La tecnología avanza a una velocidad enorme. Muchas veces no llegamos a procesarla por completo. Los coches autónomos parecían ser la solución a muchos problemas de movilidad. Pero cuando las máquinas cometen errores, parece no haber perdón ni compasión. Esta tensión que se creó entre la frialdad de los datos y el calor de nuestras emociones está por chocar frente a una de las industrias más prometedoras del siglo. ¿Hasta dónde es posible perdonar un error humano en comparación con el de una máquina? ¿Medimos todo con la misma vara?
La vara imposible de la perfección
El problema de fondo es la doble vara con la que medimos las cosas. Estamos dispuestos a convivir con la imperfección humana en las calles todos los días. Vemos accidentes causados por distracciones, cansancio o imprudencia y, aunque nos indignan, los asumimos como una estadística inevitable del transporte. Hacemos la vista gorda ante miles de fallos diarios porque nos vemos reflejados en quien conduce. Empatizamos con el error porque sabemos que nosotros también podríamos cometerlo.
Pero a la tecnología le exigimos infalibilidad. La perfección es lo único aceptable. Si una máquina falla, aunque sea una vez en un millón, el juicio es sumario y lapidario. Un solo error mecánico o de software genera más ruido, miedo y rechazo que cientos de errores humanos equivalentes. Esta exigencia desmedida pone en jaque a cualquier innovación, porque crea un escenario donde la mejora estadística no importa: si no es perfecto desde el día uno, para la opinión pública, no sirve.
El accidente que encendió la mecha en San Francisco
Esta teoría abstracta sobre la culpa y la tecnología acaba de chocar de frente con la realidad. Ocurrió en las calles de San Francisco. Y lo hizo de la forma más triste posible. No fue un fallo técnico masivo ni un desastre de infraestructura, sino un incidente puntual que tocó una fibra sensible. La víctima fue Kit Kat, un gato callejero de nueve años, famoso en el distrito de Mission y conocido por los vecinos como el «alcalde de la calle 16».
El animal fue encontrado moribundo tras ser golpeado por un taxi autónomo de la empresa Waymo. La reacción del barrio fue inmediata y furiosa. No importaron las explicaciones técnicas. La gente vio a una máquina matando a una mascota querida. Se armaron santuarios con flores y fotos, y aparecieron carteles pidiendo boicotear a los robots. Una supervisora municipal incluso propuso que los vecinos voten para prohibirlos. La lógica emocional fue imbatible. Un conductor humano podría haberse bajado a pedir perdón. El robot, no.
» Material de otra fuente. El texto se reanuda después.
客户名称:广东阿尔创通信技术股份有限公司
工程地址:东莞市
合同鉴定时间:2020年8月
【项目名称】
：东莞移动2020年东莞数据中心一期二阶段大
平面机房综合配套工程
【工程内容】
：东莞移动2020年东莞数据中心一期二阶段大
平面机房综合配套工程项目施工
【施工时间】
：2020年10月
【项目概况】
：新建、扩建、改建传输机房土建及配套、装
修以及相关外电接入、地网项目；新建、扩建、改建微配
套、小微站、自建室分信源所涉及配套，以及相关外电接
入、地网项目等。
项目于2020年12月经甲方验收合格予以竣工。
Entre la frialdad de los datos y la locura del mercado
La empresa intentó defenderse con números. Acá es donde se ve la desconexión total. Waymo sacó sus estadísticas. Sus autos registran un 91% menos de accidentes graves que los conductores humanos. El alcalde de la ciudad los apoyó, diciendo que son «increíblemente seguros». Pero a la gente no le importan los porcentajes cuando hay una historia triste enfrente. Mientras las autoridades estiman que los conductores humanos atropellan a cientos de animales al año sin que sea noticia, este único caso puso a toda la industria en el banquillo de los acusados.
El caso de Kit Kat es un espejo de como nos relacionamos con lo que está por venir. Estamos dispuestos a perdonar nuestros propios errores pero no lo hacemos si se trata de una inteligencia artificial. Si no logramos resolver esta tensión, es decir, si no logramos entender que las máquinas igual tienen un margen de error, el desarrollo de este tipo de coches podría frenarse por completo. No por falta de materiales, sino porque socialmente no estamos listos para aceptar los errores de un robot.